Commercial Bridge Loan Seekers, Here Are 5 Cautions With Commercial Bridge Financing
Real Estate

Commercial Bridge Loan Seekers, Here Are 5 Cautions With Commercial Bridge Financing

For many commercial real estate owners or buyers, their needs are virtually ignored by banks. And why not? They get really cheap money (near zero interest rate) from the Federal Reserve that they can buy US Treasury bonds and pocket a good spread with no risk.

As a result, a large number of these entrepreneurs have to take out a commercial bridging loan on their commercial property to sustain themselves for a few years until commercial credit is released or until they sell their property. And while these loans aren’t cheap, they can mean the difference between keeping your property and losing it. However, there are some conditions for these loans or mortgages that a potential borrower should be aware of. Here are 5 critical surveillance outlets you need to be aware of.

1. Prepayment Penalties – A business borrower should try to avoid a loan with a prepayment penalty, as like the subprime mortgage implosion, these penalties can wreak havoc on your future refinancing or refinancing plans. sales. Not having a prepayment penalty gives you much more flexibility.

2. Loan Term – Commercial borrowers need to make sure the term is long enough to move on to the next phase, whether it’s a refinance or a sale. Too short a time frame can lead you back into hot water. If you avoid a prepayment penalty, there is no problem in a term longer than necessary as a type of insurance.

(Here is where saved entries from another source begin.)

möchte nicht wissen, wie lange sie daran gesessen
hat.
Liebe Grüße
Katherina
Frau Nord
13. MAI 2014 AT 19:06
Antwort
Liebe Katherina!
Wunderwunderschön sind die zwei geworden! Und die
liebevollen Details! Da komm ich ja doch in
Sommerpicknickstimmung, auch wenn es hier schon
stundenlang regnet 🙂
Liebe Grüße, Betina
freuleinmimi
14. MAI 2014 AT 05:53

3. Borrow too little: You want to make sure you borrow enough to cover those little (or big) surprises. Again, as in number two above, it’s just good insurance, particularly in these uncertain economic times.

4. Borrowing too much – Yes, I know I just warned you not to borrow too much, but you can easily overdo it and borrow considerably more than you need. If you’re buying or building a commercial building, it’s very easy to borrow enough to cover all those “bells and whistles” that are best done with future cash flow from your property or business.

5. Using the wrong loan structure – A commercial bridging loan can be structured in many ways. Make sure you don’t just take the first loan structure the lender presents to you. Be creative. You may want an experienced third party to help you determine which structure is best for you and your business. Remember, the lender will propose what is best for you. You need to counter with what is best for you and your business if different.

There you have it, 5 things to consider when getting a business bridging loan. Make a note of them and use them when negotiating your bridge financing business terms.